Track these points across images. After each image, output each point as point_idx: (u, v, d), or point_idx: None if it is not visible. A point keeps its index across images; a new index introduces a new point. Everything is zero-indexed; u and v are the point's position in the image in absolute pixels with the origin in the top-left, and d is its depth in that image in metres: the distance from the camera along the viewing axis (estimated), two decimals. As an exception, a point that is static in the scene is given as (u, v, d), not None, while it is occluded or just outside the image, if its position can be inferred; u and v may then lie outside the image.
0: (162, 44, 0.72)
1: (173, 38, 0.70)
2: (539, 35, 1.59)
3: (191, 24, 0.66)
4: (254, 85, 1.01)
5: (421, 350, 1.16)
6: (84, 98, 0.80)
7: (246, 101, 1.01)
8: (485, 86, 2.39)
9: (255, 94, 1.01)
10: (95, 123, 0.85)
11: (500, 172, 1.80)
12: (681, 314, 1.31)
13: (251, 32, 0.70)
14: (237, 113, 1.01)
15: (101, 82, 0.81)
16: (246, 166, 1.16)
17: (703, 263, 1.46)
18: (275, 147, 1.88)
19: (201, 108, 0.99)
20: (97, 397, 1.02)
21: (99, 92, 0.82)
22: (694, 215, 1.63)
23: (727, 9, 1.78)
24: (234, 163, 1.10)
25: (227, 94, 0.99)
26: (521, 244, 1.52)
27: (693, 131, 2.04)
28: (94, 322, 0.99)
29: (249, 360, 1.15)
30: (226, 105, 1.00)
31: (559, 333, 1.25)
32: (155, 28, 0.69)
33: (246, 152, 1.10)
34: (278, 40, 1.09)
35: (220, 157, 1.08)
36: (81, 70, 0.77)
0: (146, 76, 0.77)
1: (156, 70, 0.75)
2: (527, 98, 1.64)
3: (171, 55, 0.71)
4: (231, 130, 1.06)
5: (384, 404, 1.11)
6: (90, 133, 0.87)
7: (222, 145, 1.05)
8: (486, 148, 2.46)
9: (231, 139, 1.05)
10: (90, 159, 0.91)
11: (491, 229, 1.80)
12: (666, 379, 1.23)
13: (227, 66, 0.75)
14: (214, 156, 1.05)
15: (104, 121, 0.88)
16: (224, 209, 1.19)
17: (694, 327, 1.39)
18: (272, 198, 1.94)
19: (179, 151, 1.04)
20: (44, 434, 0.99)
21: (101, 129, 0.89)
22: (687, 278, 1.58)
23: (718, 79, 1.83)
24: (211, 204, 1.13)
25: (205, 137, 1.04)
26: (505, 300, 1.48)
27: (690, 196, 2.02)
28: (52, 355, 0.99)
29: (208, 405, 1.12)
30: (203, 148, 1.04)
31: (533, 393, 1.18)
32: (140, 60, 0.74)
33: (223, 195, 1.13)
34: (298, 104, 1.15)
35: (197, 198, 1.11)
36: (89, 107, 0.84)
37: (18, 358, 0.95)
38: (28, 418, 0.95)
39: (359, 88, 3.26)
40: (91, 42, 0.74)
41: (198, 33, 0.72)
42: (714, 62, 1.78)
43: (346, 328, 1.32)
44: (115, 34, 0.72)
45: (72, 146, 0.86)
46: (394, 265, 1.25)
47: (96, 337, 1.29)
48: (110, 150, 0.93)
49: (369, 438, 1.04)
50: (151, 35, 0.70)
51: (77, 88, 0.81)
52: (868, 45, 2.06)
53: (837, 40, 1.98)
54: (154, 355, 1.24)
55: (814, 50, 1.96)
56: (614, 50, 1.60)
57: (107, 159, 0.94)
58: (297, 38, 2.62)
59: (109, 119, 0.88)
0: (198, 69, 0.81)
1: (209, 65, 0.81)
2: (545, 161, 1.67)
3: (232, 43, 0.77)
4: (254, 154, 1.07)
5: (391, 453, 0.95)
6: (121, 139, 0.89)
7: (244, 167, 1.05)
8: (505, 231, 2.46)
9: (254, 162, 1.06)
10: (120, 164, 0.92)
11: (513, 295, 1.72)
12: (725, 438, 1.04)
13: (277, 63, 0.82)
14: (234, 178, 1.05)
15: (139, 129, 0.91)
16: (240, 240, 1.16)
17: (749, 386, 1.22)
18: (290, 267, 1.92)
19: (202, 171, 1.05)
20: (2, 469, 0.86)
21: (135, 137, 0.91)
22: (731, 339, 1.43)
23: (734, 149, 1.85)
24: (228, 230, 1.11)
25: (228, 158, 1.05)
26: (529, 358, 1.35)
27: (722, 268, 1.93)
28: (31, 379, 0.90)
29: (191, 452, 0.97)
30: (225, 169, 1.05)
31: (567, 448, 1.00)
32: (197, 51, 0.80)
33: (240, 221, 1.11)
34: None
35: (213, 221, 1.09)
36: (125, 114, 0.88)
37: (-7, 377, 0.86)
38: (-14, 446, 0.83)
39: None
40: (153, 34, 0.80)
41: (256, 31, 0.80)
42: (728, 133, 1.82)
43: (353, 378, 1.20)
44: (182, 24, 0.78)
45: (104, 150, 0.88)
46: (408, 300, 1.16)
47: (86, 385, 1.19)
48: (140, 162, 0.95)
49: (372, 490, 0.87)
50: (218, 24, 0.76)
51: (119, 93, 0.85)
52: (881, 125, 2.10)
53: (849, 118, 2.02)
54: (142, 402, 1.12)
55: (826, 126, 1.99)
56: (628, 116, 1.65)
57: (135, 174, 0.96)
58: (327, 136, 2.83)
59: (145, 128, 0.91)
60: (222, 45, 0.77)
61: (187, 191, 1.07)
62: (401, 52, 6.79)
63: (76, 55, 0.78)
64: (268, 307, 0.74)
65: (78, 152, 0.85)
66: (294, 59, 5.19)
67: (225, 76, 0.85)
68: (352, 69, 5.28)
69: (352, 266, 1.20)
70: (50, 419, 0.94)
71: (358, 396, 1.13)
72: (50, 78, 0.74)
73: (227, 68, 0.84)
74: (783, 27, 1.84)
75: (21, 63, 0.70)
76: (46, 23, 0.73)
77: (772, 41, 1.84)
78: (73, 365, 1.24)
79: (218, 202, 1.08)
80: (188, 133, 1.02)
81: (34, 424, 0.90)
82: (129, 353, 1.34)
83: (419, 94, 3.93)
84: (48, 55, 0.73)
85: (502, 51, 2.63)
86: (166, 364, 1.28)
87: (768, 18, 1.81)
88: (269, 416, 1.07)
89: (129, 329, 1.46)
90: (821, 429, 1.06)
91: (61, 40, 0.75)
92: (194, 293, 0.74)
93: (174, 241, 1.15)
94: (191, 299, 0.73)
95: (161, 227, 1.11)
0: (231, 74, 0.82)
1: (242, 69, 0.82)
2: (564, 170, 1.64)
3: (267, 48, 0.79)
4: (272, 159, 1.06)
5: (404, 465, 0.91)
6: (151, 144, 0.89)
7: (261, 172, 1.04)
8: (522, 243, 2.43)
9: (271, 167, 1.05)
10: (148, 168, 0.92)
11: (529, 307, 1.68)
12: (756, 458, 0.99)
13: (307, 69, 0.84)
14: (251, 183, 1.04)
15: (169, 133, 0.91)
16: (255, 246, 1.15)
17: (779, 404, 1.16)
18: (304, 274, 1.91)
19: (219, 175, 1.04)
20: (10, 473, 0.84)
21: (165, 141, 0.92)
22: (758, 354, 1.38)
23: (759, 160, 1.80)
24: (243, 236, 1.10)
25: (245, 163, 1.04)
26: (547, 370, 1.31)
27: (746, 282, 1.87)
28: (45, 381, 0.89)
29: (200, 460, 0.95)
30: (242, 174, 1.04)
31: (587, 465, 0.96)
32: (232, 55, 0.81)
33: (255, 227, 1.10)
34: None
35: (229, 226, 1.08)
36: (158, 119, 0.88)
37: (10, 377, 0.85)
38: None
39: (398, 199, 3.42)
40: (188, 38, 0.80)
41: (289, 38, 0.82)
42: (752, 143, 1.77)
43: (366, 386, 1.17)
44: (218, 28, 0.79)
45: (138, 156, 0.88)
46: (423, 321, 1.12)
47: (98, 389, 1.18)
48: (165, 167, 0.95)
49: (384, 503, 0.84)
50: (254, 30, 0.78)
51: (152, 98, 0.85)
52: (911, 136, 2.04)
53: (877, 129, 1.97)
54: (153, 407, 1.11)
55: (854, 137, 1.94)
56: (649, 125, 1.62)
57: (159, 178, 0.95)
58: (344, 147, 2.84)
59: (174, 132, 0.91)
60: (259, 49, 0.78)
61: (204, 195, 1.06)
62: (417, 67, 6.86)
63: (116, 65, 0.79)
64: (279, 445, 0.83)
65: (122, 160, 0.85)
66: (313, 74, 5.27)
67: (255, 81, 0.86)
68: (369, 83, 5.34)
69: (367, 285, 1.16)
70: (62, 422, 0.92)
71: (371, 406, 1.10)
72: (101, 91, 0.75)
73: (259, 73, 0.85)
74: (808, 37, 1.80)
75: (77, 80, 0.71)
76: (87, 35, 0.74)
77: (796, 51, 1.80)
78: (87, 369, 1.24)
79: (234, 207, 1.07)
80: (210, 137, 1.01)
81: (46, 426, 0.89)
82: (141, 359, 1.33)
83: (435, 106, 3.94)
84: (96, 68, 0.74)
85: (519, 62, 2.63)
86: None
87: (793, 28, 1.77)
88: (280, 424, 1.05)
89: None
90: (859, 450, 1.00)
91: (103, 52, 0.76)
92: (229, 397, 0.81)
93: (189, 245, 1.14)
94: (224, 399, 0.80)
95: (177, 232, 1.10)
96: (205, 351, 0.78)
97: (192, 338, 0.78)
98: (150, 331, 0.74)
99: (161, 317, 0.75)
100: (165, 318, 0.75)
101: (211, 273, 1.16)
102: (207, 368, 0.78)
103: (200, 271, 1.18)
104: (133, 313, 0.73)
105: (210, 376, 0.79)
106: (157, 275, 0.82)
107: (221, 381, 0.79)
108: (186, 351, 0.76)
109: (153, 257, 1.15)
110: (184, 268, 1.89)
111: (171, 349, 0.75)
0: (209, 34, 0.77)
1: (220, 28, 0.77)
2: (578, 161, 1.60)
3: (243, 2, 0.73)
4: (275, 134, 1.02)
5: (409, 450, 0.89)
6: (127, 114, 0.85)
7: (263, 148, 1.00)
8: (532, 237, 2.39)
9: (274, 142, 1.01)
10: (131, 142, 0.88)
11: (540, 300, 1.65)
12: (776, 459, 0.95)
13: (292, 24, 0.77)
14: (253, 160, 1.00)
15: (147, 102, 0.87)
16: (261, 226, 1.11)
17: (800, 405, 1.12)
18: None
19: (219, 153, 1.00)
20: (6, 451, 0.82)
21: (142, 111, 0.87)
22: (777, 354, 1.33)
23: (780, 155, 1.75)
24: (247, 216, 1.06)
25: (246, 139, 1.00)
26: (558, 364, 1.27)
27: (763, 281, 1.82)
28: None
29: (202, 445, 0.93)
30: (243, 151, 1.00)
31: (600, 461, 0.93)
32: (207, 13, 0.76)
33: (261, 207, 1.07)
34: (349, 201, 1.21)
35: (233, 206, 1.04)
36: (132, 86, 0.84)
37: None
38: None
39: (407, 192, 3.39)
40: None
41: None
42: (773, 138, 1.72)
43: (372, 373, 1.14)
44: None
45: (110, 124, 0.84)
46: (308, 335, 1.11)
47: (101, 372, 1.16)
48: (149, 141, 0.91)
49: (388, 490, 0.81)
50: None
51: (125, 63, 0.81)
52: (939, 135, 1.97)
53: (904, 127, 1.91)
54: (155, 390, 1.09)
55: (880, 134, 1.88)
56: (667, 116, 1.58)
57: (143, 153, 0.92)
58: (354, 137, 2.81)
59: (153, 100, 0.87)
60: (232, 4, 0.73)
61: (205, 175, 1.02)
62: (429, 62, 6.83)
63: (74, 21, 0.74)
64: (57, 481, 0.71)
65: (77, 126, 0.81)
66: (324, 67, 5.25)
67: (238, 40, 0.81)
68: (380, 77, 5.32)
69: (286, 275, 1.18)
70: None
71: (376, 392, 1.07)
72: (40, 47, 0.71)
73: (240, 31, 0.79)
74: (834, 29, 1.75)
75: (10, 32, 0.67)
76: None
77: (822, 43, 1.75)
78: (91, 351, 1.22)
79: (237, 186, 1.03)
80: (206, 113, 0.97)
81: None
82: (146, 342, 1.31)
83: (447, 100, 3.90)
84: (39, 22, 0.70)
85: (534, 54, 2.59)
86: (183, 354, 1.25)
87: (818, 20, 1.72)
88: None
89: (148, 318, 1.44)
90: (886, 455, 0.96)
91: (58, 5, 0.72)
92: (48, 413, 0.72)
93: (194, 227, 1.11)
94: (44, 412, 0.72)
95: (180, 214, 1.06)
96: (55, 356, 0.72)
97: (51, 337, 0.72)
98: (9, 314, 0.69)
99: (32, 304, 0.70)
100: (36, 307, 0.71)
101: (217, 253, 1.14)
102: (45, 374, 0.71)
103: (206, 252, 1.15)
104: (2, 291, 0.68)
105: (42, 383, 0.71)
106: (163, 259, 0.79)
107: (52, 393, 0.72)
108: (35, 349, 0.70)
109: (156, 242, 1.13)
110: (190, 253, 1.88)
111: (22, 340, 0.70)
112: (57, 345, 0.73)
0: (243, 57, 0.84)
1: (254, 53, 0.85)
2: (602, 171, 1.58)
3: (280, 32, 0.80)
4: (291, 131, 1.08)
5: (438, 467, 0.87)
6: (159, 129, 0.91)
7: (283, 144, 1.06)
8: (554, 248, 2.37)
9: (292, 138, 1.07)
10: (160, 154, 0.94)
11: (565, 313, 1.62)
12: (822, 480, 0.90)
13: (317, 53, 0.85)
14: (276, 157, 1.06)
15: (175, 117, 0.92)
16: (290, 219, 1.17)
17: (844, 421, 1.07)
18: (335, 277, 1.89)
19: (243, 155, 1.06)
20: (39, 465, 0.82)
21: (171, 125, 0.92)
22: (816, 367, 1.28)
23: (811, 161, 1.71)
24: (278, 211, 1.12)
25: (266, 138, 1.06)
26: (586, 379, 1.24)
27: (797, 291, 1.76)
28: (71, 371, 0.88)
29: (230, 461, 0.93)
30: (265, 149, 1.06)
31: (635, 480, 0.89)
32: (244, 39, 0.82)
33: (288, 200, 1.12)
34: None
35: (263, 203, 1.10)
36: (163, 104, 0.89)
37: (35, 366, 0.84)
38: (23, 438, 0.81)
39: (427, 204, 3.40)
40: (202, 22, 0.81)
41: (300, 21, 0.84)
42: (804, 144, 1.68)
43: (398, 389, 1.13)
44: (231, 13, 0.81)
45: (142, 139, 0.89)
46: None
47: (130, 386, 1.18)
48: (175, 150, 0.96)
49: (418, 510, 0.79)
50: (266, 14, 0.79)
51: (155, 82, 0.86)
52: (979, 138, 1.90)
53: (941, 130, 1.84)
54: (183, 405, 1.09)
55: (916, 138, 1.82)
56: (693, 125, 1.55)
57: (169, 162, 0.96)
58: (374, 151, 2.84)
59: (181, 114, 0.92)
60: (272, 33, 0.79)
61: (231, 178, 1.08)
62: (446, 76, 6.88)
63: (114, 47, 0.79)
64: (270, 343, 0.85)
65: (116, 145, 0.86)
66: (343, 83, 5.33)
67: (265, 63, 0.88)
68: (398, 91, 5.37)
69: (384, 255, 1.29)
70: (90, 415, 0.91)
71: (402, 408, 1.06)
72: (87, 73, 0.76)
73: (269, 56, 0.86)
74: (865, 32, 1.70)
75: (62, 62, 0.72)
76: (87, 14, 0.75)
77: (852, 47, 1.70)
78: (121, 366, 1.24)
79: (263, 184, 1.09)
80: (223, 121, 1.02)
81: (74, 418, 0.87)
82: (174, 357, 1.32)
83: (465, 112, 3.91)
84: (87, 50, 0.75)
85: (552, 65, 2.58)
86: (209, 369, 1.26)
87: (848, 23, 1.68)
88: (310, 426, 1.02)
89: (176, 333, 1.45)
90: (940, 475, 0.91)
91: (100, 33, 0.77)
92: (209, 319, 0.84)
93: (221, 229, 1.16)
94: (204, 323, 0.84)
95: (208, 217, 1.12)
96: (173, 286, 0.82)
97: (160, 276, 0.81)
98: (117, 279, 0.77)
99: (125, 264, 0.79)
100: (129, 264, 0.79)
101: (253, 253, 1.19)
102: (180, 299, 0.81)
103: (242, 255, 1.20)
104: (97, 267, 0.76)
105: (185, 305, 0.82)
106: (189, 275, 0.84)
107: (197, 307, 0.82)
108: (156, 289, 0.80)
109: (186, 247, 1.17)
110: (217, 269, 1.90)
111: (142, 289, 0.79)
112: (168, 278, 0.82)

#### Task item
Within the listing above, extract exactly the lines from the line with "71: (358, 396, 1.13)" to the line with "88: (269, 416, 1.07)", the two named lines included, and no others.

#### The completed task
71: (358, 396, 1.13)
72: (50, 78, 0.74)
73: (227, 68, 0.84)
74: (783, 27, 1.84)
75: (21, 63, 0.70)
76: (46, 23, 0.73)
77: (772, 41, 1.84)
78: (73, 365, 1.24)
79: (218, 202, 1.08)
80: (188, 133, 1.02)
81: (34, 424, 0.90)
82: (129, 353, 1.34)
83: (419, 94, 3.93)
84: (48, 55, 0.73)
85: (502, 51, 2.63)
86: (166, 364, 1.28)
87: (768, 18, 1.81)
88: (269, 416, 1.07)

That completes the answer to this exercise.